How can I prove that $a_nb_n < a_n+b_n$ ?

Answer 1

Your claim is true if and only if $x\le 4$.

We will use induction to show some facts about both sequences. Namely,

$$a_{n+1}b_{n+1}=\frac{2a_nb_n}{a_n+b_n}\cdot\frac{a_n+b_n}2=a_nb_n=x$$

$$b_{n+1}-a_{n+1}=\frac{a_n+b_n}2-\frac{2a_nb_n}{a_n+b_n}=\frac{(b_n-a_n)^2}{2(a_n+b_n)}>0$$

Also, $a_{n+1}>a_n$: $$a_{n+1}-a_n=\frac{2x}{a_n+b_n}-a_n>\frac{2x}{2b_n}-a_n=a_n-a_n=0$$

Since $a_nb_n$ is constant and $a_n$ is strictly increasing, $b_n$ is strictly decreasing.

All this implies that $a=\lim a_n$ and $b=\lim b_n$ exist. Also, $a_n<a\le b<b_n$ for every $n\in\Bbb N$.

Taking limits in the equations: $$a=\frac{2ab}{a+b}$$ $$b=\frac{a+b}2$$ And then $$2(a+b)^2=4ab+(a+b)^2$$ That is $$(a-b)^2=0$$ Then $a=b$. So $a=b=\sqrt x$.

Avoiding formalism for the moment, for $n$ large enough, we see that $a_n+b_n$ will be near from $2\sqrt x$, which, for $x> 4$, is lesser than $x$.

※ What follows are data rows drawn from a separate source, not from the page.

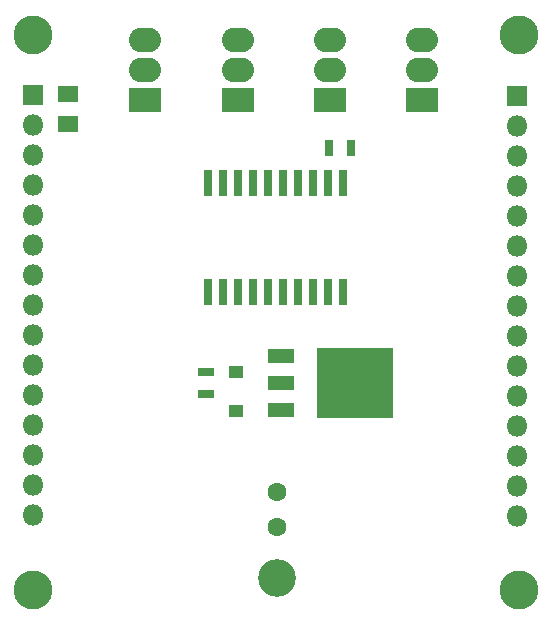
<source format=gts>
%TF.GenerationSoftware,KiCad,Pcbnew,5.1.5+dfsg1-2build2*%
%TF.CreationDate,2021-01-24T18:32:34+01:00*%
%TF.ProjectId,PlacaDynamixel,506c6163-6144-4796-9e61-6d6978656c2e,rev?*%
%TF.SameCoordinates,Original*%
%TF.FileFunction,Soldermask,Top*%
%TF.FilePolarity,Negative*%
%FSLAX46Y46*%
G04 Gerber Fmt 4.6, Leading zero omitted, Abs format (unit mm)*
G04 Created by KiCad (PCBNEW 5.1.5+dfsg1-2build2) date 2021-01-24 18:32:34*
%MOMM*%
%LPD*%
G04 APERTURE LIST*
%ADD10C,3.300000*%
%ADD11R,1.300000X1.000000*%
%ADD12R,0.838200X1.473200*%
%ADD13R,2.700000X2.100000*%
%ADD14O,2.700000X2.100000*%
%ADD15C,1.600000*%
%ADD16C,3.200000*%
%ADD17O,1.800000X1.800000*%
%ADD18R,1.800000X1.800000*%
%ADD19R,2.300000X1.300000*%
%ADD20R,6.500000X5.900000*%
%ADD21R,0.800000X1.400000*%
%ADD22R,1.400000X0.800000*%
%ADD23R,0.700000X2.160000*%
G04 APERTURE END LIST*
D10*
X166400000Y-114600000D03*
X125200000Y-114600000D03*
X125200000Y-67600000D03*
X166400000Y-67600000D03*
D11*
X142400000Y-96200000D03*
X142400000Y-99500000D03*
D12*
X128606400Y-72600000D03*
X127793600Y-72600000D03*
X127793600Y-75200000D03*
X128606400Y-75200000D03*
D13*
X158150000Y-73150000D03*
D14*
X158150000Y-70610000D03*
X158150000Y-68070000D03*
X134750000Y-68070000D03*
X134750000Y-70610000D03*
D13*
X134750000Y-73150000D03*
D15*
X145850000Y-106325000D03*
X145850000Y-109325000D03*
D16*
X145850000Y-113645000D03*
D13*
X150350000Y-73150000D03*
D14*
X150350000Y-70610000D03*
X150350000Y-68070000D03*
X142550000Y-68070000D03*
X142550000Y-70610000D03*
D13*
X142550000Y-73150000D03*
D17*
X125225000Y-108255000D03*
X125225000Y-105715000D03*
X125225000Y-103175000D03*
X125225000Y-100635000D03*
X125225000Y-98095000D03*
X125225000Y-95555000D03*
X125225000Y-93015000D03*
X125225000Y-90475000D03*
X125225000Y-87935000D03*
X125225000Y-85395000D03*
X125225000Y-82855000D03*
X125225000Y-80315000D03*
X125225000Y-77775000D03*
X125225000Y-75235000D03*
D18*
X125225000Y-72695000D03*
X166175000Y-72775000D03*
D17*
X166175000Y-75315000D03*
X166175000Y-77855000D03*
X166175000Y-80395000D03*
X166175000Y-82935000D03*
X166175000Y-85475000D03*
X166175000Y-88015000D03*
X166175000Y-90555000D03*
X166175000Y-93095000D03*
X166175000Y-95635000D03*
X166175000Y-98175000D03*
X166175000Y-100715000D03*
X166175000Y-103255000D03*
X166175000Y-105795000D03*
X166175000Y-108335000D03*
D19*
X146200000Y-94820000D03*
X146200000Y-97100000D03*
X146200000Y-99380000D03*
D20*
X152500000Y-97100000D03*
D21*
X152150000Y-77200000D03*
X150250000Y-77200000D03*
D22*
X139900000Y-98050000D03*
X139900000Y-96150000D03*
D23*
X151501753Y-80160000D03*
X150231753Y-80160000D03*
X148961753Y-80160000D03*
X147691753Y-80160000D03*
X146421753Y-80160000D03*
X145151753Y-80160000D03*
X143881753Y-80160000D03*
X142611753Y-80160000D03*
X141341753Y-80160000D03*
X140071753Y-80160000D03*
X140071753Y-89440000D03*
X141341753Y-89440000D03*
X142611753Y-89440000D03*
X143881753Y-89440000D03*
X145151753Y-89440000D03*
X146421753Y-89440000D03*
X147691753Y-89440000D03*
X148961753Y-89440000D03*
X150231753Y-89440000D03*
X151501753Y-89440000D03*
M02*

</source>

Assuming $x\le 4$, by GM-AM inequality, $$\frac{a_n+b_n}{a_nb_n}>\frac{2\sqrt x}x=\frac2{\sqrt x}\ge 1$$

But if $x>4$, for any $\epsilon>0$ there exists some $n\in\Bbb N$ such that $$\sqrt x-\epsilon<a_n<\sqrt x<b_n<\sqrt x+\epsilon$$ and then $$a_n+b_n<2\sqrt x+\epsilon$$ Taking $\epsilon=x-2\sqrt x>0$, we see that the claim is false.

Answer 2

$\frac{2ab}{a+b}$ is the harmonic mean of $a$ and $b$ while $\frac{a+b}2$ is the arithmetic mean. When $a,b\gt0$, the harmonic mean is less than or equal to the geometric mean $\left(\sqrt{ab}\right)$, which is less than or equal to the arithmetic mean.

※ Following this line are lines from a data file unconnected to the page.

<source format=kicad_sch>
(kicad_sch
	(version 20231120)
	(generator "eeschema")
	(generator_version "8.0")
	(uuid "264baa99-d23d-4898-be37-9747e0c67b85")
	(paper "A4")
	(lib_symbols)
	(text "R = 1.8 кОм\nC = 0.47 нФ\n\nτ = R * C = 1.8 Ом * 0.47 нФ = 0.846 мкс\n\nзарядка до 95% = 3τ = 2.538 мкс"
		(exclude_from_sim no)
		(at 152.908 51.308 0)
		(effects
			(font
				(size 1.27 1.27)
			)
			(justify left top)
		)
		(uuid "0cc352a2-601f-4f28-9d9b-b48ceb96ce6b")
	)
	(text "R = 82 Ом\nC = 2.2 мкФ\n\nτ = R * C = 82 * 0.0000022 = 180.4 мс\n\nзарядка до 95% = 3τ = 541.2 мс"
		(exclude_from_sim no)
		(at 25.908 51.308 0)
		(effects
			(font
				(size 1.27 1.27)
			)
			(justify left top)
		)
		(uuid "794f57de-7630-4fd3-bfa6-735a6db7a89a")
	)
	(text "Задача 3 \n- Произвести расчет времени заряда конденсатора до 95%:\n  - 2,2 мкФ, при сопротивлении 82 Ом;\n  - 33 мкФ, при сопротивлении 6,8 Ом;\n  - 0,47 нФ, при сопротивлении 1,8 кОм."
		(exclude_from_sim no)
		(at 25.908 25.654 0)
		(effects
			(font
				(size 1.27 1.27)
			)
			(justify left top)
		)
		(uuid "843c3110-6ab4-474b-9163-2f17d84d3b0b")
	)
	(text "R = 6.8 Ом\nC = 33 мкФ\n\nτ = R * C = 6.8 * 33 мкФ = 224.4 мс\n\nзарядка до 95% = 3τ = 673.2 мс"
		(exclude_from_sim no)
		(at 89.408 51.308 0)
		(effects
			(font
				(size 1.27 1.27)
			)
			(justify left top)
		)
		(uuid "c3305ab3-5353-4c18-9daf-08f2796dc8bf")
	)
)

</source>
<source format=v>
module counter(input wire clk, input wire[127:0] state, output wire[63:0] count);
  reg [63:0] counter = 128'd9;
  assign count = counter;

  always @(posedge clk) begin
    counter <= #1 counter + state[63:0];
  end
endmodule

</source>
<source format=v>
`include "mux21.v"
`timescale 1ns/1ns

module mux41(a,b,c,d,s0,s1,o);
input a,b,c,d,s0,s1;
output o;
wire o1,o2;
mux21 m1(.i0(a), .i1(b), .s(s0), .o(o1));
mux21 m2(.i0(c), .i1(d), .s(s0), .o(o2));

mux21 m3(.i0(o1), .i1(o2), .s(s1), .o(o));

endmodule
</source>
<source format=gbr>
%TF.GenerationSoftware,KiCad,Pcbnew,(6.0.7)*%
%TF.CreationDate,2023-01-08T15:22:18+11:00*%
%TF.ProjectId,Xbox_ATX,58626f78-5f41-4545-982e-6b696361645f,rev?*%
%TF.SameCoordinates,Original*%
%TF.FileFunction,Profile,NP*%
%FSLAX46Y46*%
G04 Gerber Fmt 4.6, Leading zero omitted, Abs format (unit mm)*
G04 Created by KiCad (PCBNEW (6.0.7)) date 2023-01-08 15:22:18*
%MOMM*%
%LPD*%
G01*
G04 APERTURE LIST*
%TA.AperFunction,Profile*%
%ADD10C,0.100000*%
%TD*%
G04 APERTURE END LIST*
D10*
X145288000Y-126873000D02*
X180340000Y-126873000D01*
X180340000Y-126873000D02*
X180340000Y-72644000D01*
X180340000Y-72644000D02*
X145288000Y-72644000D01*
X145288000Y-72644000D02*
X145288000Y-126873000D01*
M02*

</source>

It is useful to note that the harmonic mean of $x$ and $\frac1x$ is $\frac{2x}{x^2+1}$ while the arithmetic mean of $x$ and $\frac1x$ is $\frac{x^2+1}{2x}$. Thus, if $a_n$ and $b_n$ are reciprocals, $a_{n+1}$ and $b_{n+1}$ are also reciprocals. In this case, $a_n$ approaches $1$ from below and $b_n$ approaches $1$ from above. Since the mean (harmonic, geometric, and arithmetic) of a multiple of two numbers is that multiple of the mean of the same two numbers, we get that $$ a_n\nearrow\sqrt{a_1b_1}\tag{1} $$ and $$ b_n\searrow\sqrt{a_1b_1}\tag{2} $$ From $(1)$, we see that $a_n\le2$ whenever $x\le4$. In this case, $$ \frac{a_nb_n}{a_n+b_n}=\frac{a_{n+1}}{2}\le1\tag{3} $$ If $x\gt4$, then at some point, $a_{n+1}\gt2$ and then $$ \frac{a_nb_n}{a_n+b_n}=\frac{a_{n+1}}{2}\gt1\tag{4} $$